Strictly speaking, the OVP has no real functions except to wait for a vacancy in Malacañang to happen. She didn’t have to go sleepless for nights on end during typhoons and the pandemic. Now, her successor will have such a high bar for performance to meet.
And to think she was a reluctant candidate, agreeing to run more out of a sense of duty, not for power or glory or wealth.
She lives simply, with a net worth of just about P12 million. She is the only one among the leading presidential candidates who doesn’t live in Forbes Park or Ayala Alabang. She lives in her in-law’s unpretentious condo in the city and a middle class townhouse in Naga.
She has shown it is possible to run a government office efficiently and honestly with every centavo accounted for. She is uncomfortable with the bells and whistles that come with high public office. No wang wang for her.
She launched a campaign with a strict admonition to show everyone radical love.
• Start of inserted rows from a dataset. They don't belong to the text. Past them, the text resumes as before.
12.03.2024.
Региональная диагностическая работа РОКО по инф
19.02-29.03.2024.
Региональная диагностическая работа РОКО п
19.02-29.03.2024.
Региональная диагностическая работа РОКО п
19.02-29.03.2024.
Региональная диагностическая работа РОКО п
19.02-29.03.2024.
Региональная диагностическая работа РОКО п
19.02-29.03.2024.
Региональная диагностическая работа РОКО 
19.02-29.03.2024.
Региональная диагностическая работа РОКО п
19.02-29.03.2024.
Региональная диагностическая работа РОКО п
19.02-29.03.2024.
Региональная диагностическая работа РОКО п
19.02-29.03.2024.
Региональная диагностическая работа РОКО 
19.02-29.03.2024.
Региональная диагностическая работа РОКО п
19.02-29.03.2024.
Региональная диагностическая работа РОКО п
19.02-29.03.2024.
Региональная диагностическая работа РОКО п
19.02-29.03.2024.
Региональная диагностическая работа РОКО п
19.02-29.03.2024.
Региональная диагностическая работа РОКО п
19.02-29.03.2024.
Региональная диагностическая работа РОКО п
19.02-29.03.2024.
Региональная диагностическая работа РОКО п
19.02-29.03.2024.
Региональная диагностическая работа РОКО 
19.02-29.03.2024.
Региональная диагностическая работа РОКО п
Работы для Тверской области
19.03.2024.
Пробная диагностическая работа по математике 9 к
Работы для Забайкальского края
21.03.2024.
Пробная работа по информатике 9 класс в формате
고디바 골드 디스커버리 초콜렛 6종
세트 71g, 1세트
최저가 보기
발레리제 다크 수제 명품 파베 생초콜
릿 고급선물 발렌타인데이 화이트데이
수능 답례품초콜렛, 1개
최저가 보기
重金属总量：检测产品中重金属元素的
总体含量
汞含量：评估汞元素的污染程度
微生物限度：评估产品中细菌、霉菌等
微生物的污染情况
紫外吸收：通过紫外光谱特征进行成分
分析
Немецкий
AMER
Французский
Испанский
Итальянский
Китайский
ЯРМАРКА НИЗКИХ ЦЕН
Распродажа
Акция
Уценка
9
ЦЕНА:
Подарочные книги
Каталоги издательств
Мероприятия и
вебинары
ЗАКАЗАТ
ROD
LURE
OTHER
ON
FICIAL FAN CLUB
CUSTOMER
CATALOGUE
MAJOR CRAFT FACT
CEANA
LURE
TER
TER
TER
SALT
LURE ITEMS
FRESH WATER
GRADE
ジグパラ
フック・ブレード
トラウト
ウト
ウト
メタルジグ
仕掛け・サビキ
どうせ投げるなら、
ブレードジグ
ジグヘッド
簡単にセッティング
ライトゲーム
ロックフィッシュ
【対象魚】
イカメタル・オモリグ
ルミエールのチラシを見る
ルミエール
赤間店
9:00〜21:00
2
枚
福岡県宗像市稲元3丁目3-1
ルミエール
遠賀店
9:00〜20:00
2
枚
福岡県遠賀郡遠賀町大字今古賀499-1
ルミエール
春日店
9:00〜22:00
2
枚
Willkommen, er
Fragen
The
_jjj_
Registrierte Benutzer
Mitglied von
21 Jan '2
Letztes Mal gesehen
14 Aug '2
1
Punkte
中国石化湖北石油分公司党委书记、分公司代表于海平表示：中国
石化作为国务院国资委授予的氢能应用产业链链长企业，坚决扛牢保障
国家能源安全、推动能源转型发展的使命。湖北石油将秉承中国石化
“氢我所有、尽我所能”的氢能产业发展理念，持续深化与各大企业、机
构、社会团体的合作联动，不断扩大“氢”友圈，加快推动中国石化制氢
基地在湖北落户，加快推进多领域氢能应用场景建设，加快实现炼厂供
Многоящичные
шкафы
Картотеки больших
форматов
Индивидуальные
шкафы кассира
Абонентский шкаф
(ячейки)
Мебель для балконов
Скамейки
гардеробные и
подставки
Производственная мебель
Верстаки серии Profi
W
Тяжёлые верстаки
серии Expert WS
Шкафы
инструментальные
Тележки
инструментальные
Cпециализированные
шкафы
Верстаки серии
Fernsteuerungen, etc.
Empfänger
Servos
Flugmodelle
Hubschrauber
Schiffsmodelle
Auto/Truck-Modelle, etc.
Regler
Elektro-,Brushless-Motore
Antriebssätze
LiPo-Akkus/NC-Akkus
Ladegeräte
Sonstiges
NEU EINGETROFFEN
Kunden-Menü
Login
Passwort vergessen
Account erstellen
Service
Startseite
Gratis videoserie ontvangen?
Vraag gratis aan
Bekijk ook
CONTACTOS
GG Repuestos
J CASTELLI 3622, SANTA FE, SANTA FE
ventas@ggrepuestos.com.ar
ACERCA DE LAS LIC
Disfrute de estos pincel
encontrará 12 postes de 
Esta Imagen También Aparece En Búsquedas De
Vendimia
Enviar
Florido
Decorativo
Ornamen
This is how she ended up with a “people’s campaign” of volunteers of various persuasions, but united in their belief that our country deserves better.
At the start, the campaign went here and there. The professional communicator in me got worried that there was no overriding theme, the way we used to run such campaigns in my days with advertising.
But I was wrong. This is a people-driven campaign. People did their own tarps, leaflets, t-shirts and funded their own participation in rallies and spent for their own house-to-house campaign.
There was no mandated visual theme, but somehow, the volunteer artists painting all those murals managed to convey a singular message of hope.
Poet and sportswriter Krip Yuson observed that “it progressed and showed its true colors, not just pink for hope and good cheer, but also a daily rainbow of inspiration radiating from a woman of infinite grace, courage, indefatigability and apparent destiny, the power of voluntarism unleashed a tidal wave of creativity, generosity, personal resolve, and committed energy.”
Obviously, there are enough people who are tired of our rotten politics that stunted our nation’s development for decades. So, as Krip puts it, “the idea of a single champion that could take down a cabal of corrupt families in one sweeping blow struck rational Filipinos as a simple, desirable equation.”
Krip continues: “The enthusiasm among Kakampinks has been unbridled and undeniable. Leni was the champion of hope – that a corruption-bound political system could undergo major change. Filipinos who uphold principles and positive values easily chose the woman of integrity who had already done much, and promised to do more…
“Our champion of hope became one of feverish inspiration; what started as a political campaign quickly became a tireless movement. Volunteer organizations involving doctors and frontliners, lawyers, architects, engineers, educators, students, farm folk, fishermen and indigenes were joined by the creative community who weaponized the rallying symbols, from image to word to music…”
The Leni campaign is not just political. It has been as much a cultural outpouring of talent with visual, musical, theater, popular showbiz stars contributing to a feel-good fiesta where kindred spirits gave it their all as if their lives were on the line. Actually, their lives are on the line and so are ours.
People realized we cannot afford to waste another presidential term. Several generations of Filipinos have chosen our presidents badly, allowing them to put personal power and glory ahead of the common good. Thanks to our past presidents, from being second only to Japan, our neighbors overtook us and many of our people remained poor, uneducated and hungry.
If she wins, Leni can inspire a large number of our people to contribute time, talent and money to the task of transforming our government and our lives.
A Leni Robredo presidency is going to be participative. It will require citizens to commit to help achieve everything she stands for. It will be as volunteer driven as her pink campaign had been.
This is a once in a lifetime chance to elect a leader who will surely not steal, will spend our taxes wisely and will assure a bright future for our grandchildren.